In the final countdown to MDR compliance, organisations now realise that the only way to ensure consistency and reliability is to have a single global source of labelling ‘truth’ that all market-facing product information and materials flow from; one definitive place to update and check everything - which any authorised team can access, anywhere in the world, supported by appropriate controls governing who can do what to and with the content assets.
Integrating & harmonising processes takes time
Arguably the most significant impact MDR has had on medical device manufacturers relates to the scale of work involved. Many companies drastically underestimated this, leaving projects too late. Dispersed teams and disjointed processes, as well as inevitable duplication between content sources such as translation databases (for instance where these have existed separately for label and IFU creation), make for highly complex scenarios that take time to unravel. That’s before improvements can be implemented to streamline and (where possible) automate processes, such as change management.
The danger, where companies have left MDR preparations until the eleventh hour, is that they are forced by time pressures to do the minimum required for compliance, even if that is a costly workaround that doesn’t deliver the quality control, compliance confidence or process efficiencies the manufacturer needs.
Change is a constant
Another sobering realisation has been that regulatory disruptions are not – or certainly won’t be - a one-off event. Any companies that haven’t taken the time to do things properly this time around, then, face having to go through new upheaval next time new international requirements are introduced.

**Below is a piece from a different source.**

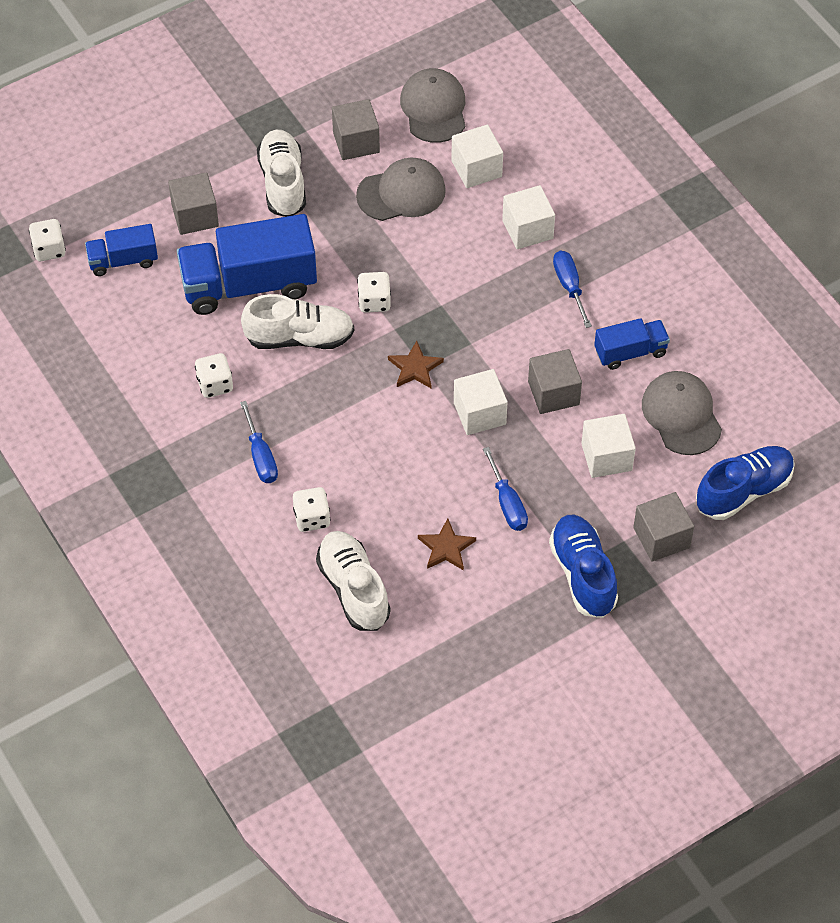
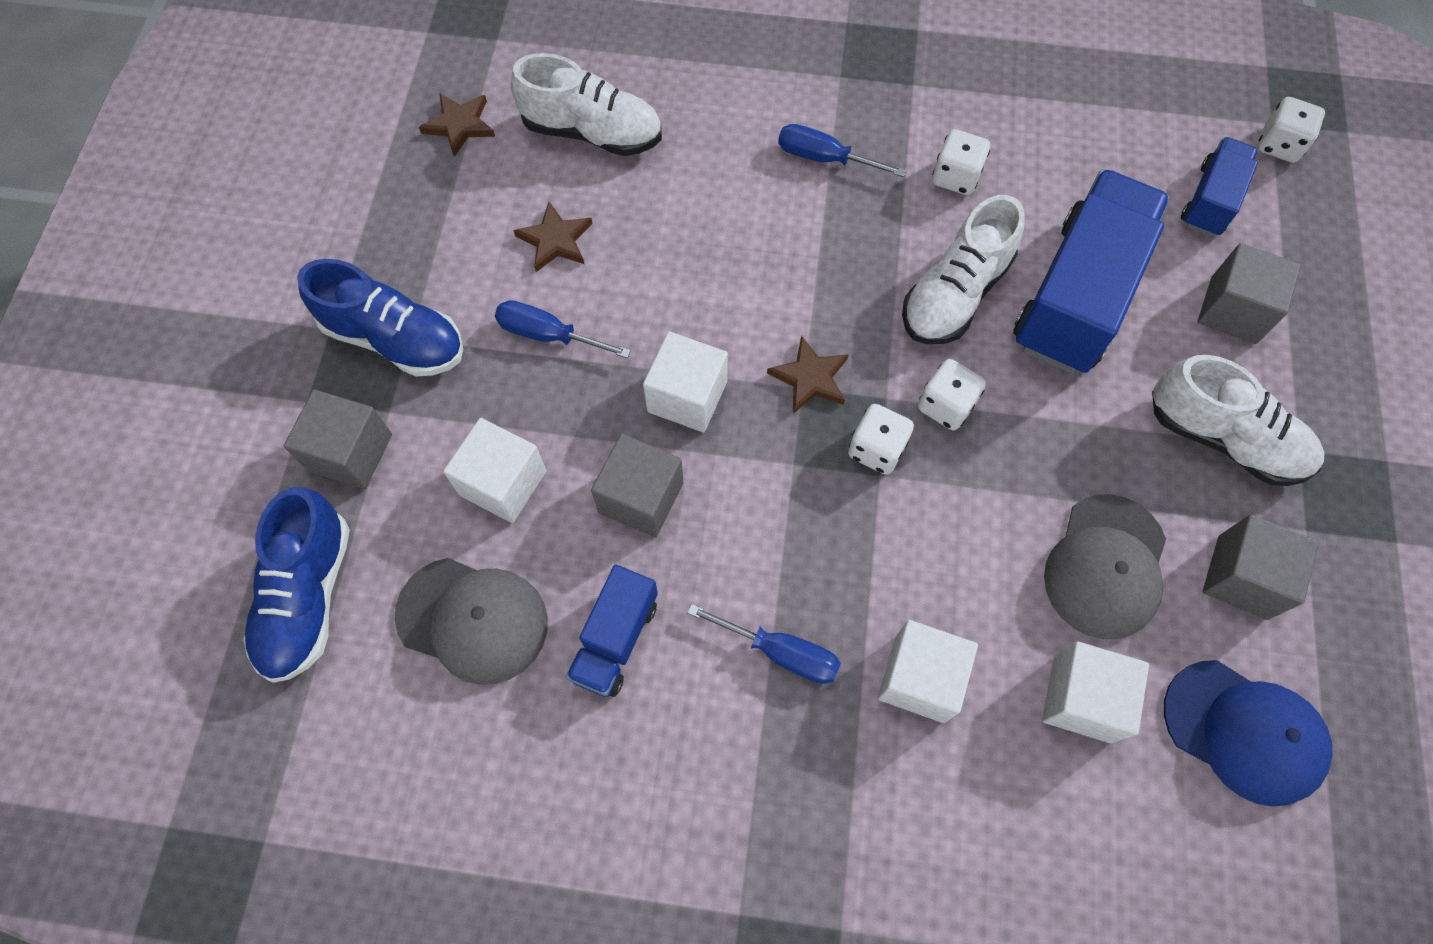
camera: 130 degrees right, 10 degrees up
(312, 518) = (707, 152): white dice -> white dice (876, 449)
(416, 666) = (460, 125): none -> brown star
(434, 108) = (1244, 732): grey cap -> blue cap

For instance, product serialisation on device labelling is likely to become mandatory in the coming years. For the time being, manufacturers marketing products in Europe only have to provide UDI information to the EU EUDAMED database, but from May 2021 unique product identifier codes/detailed product serialisation information will have to appear on all product labelling.
The 2021 deadline applies for the most safety-sensitive - Class III - devices; followed by Class II in 2023, then Class I items in May 2025. The UDI must appear in plain text on all packaging parts of a product; be machine-readable; and include a wealth of very specific information under two different categories – a Device Identifier (DI) and a Production Identifier (PI) – so there is a lot to get right in the coming months and years.
This is the first time in the medical device sector that changes to labels and IFUs have come at the same time, driving home to manufacturers just how inadequate some of their existing disconnected processes are. If they haven’t already, companies are likely to review the extent of their inefficiencies and start working towards a common approach to managing market-facing information, based on common content and shared data, and more joined-up ways of working.
Moving forward
While the outstanding tasks may sound onerous, it is worth companies keeping in mind the bigger picture in all of this, which is about ensuring patient safety and restoring public trust in the industry and its products.
Those manufacturers that are seen to comply readily, even going the extra mile to give consumers the reassurances they need, will gain in market confidence around their brand.
The desire for greater transparency, and consumer self-service (the ability to look up the products prescribed to them), is not going to go away so the more than manufacturers can do proactively to satisfy this need, the better received their products will be. The specific requirements of MDR are just part of this bigger picture, so manufacturers should not be limited by them.